A few Python types have obvious representations in Z3, e.g. int. But in general, the Z3 model requires some sort of interpretation to be meaningful. As it evolves, I wouldn't want CrossHair to be tied to particular modeling - that's probably my biggest concern with exposing the Z3 model. There are even cases where CrossHair might attempt different Z3 representations for the same Python type. (as you might imagine, modeling decisions can significantly impact Z3's ability to solve the problem)

Z3 expressions can be introspected; in theory, we could work on tactics for transforming Z3 expressions back into Python expressions. That's probably the approach I'd recommend to develop this into a fully-fledged feature. (and I'd be happy to work with you on it).
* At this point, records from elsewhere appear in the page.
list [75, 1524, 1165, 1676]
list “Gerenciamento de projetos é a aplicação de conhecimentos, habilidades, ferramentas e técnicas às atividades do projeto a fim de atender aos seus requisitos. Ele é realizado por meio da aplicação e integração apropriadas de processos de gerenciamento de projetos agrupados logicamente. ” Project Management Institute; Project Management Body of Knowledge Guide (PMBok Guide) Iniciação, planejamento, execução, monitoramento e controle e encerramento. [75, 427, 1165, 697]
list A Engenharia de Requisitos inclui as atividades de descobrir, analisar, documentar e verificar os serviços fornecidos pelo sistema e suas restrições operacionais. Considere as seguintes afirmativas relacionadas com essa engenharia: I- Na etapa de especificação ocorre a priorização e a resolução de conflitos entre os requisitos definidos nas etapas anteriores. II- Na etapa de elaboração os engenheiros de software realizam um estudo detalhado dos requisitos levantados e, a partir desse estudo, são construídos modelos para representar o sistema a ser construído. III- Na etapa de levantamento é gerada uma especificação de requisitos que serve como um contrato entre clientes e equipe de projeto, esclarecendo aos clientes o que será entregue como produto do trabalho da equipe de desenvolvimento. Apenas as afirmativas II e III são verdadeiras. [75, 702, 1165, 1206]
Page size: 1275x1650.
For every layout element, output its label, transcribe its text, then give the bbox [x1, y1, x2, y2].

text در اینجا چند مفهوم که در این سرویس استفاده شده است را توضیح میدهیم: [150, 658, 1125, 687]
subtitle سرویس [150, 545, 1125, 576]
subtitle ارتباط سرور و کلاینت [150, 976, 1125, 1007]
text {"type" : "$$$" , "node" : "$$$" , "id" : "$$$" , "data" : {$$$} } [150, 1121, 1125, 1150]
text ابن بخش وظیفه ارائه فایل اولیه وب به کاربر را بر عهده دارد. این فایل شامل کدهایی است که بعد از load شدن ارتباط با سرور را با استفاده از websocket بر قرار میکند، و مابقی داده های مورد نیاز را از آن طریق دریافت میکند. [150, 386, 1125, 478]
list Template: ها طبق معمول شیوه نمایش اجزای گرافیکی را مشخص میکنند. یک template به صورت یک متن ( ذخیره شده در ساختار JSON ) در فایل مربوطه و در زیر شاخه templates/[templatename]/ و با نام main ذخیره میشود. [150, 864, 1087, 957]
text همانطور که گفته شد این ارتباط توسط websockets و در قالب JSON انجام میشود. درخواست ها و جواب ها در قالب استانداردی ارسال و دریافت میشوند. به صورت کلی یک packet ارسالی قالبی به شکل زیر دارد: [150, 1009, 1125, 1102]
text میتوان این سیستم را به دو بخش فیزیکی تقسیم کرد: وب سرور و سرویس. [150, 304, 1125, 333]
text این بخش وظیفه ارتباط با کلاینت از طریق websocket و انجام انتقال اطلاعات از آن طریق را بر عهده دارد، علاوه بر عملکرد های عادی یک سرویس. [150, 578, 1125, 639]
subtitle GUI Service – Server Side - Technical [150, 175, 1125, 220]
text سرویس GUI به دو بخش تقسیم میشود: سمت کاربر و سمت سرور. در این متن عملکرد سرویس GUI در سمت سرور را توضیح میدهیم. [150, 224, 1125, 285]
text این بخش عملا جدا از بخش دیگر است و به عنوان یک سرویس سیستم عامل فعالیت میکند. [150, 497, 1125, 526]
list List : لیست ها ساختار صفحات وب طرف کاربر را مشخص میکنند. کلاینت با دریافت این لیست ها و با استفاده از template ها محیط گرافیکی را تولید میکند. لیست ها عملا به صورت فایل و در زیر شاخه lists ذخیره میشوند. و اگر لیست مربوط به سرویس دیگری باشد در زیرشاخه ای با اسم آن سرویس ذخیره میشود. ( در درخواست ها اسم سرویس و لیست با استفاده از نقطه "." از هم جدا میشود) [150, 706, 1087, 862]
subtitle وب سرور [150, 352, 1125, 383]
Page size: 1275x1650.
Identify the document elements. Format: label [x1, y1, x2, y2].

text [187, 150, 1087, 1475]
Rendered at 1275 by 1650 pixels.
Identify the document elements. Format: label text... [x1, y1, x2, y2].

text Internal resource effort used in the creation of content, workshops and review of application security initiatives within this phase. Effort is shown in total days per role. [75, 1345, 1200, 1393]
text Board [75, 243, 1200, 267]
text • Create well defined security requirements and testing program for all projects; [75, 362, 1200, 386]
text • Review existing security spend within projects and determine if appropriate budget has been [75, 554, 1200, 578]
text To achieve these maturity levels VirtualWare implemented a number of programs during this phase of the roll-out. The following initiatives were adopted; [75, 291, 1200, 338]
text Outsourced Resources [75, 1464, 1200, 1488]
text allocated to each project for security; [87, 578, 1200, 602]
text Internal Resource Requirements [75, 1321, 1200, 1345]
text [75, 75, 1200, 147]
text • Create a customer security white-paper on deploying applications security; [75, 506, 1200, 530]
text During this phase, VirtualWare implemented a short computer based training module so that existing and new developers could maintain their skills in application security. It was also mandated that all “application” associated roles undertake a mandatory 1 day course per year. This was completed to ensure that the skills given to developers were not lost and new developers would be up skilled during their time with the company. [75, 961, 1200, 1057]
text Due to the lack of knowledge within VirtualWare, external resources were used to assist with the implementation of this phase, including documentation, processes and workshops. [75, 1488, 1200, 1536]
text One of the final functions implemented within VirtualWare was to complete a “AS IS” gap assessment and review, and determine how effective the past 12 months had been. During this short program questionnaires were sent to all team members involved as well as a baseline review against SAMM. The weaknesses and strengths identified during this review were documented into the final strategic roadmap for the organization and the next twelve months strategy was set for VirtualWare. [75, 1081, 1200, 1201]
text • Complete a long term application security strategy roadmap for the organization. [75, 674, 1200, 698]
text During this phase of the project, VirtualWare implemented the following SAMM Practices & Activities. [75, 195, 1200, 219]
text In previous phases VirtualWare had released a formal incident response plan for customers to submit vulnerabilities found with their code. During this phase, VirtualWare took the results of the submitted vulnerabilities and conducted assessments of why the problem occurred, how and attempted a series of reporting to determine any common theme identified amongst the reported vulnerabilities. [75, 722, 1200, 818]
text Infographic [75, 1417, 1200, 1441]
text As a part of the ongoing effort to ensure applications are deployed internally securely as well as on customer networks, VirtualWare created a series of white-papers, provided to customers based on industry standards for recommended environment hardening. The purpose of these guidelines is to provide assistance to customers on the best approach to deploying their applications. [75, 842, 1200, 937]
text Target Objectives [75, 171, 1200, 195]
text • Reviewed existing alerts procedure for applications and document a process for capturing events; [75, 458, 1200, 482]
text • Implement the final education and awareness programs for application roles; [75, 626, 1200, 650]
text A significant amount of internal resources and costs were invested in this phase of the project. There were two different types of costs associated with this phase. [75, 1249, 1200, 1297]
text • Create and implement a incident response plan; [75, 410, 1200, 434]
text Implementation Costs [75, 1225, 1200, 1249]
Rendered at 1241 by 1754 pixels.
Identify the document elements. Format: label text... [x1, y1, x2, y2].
There are many other practical uses for this. For example, when debugging a counterexample, it's often hard to see what parts of the input are important to the bug, and which parts are irrelevant. A set of "path condition" expressions could potentially be much more useful. Another area that's interesting here is specialization/optimization - for simple-ish functions with finite paths, we might be able to re-generate the whole function via the logical representation. Anyways ... all pretty speculative ideas, but fascinating!

[hc825b]

Thanks for the reply! And thanks for the pointers!

I can see the complication due to different possible encodings into Z3 supported SMT formulas, and I agree that is the key to make the SMT query efficient and tractable in my experience. In this case, how about the alternative? Assuming I already have a set of test inputs, and I only want to collect the path condition expressions and symbolic values for each test input. The back-end for symbolic execution does not have to be z3 or SMT solvers because there is no need to find satisfiable values in branches. I can choose to use a more expressive logic formula tool e.g. SymPy, or even bolder use a subset of Python expressions (e.g., only allow immutable objects as variables and function/method calls without side effect). Ideally, this can ensure one unified encoding for a give test input and its corresponding execution path, and there is no need to translate Z3 formula back to Python expression.

This is probably no longer a feature request for crosshair, but using the same infrastructure to build another "symbolic semantics" for interpreting Python statements.

[pschanely]

Interesting. Indeed, this feels fairly distant from CrossHair's current implementation, as we don't really collect path conditions in any form other than SMT. There probably is space for the definition of some sort of intermediate language, as you suggest ("logical Python"?), but I haven't put much thought into it!

[pschanely]

See also #165 for another use case that might benefit from work in this direction.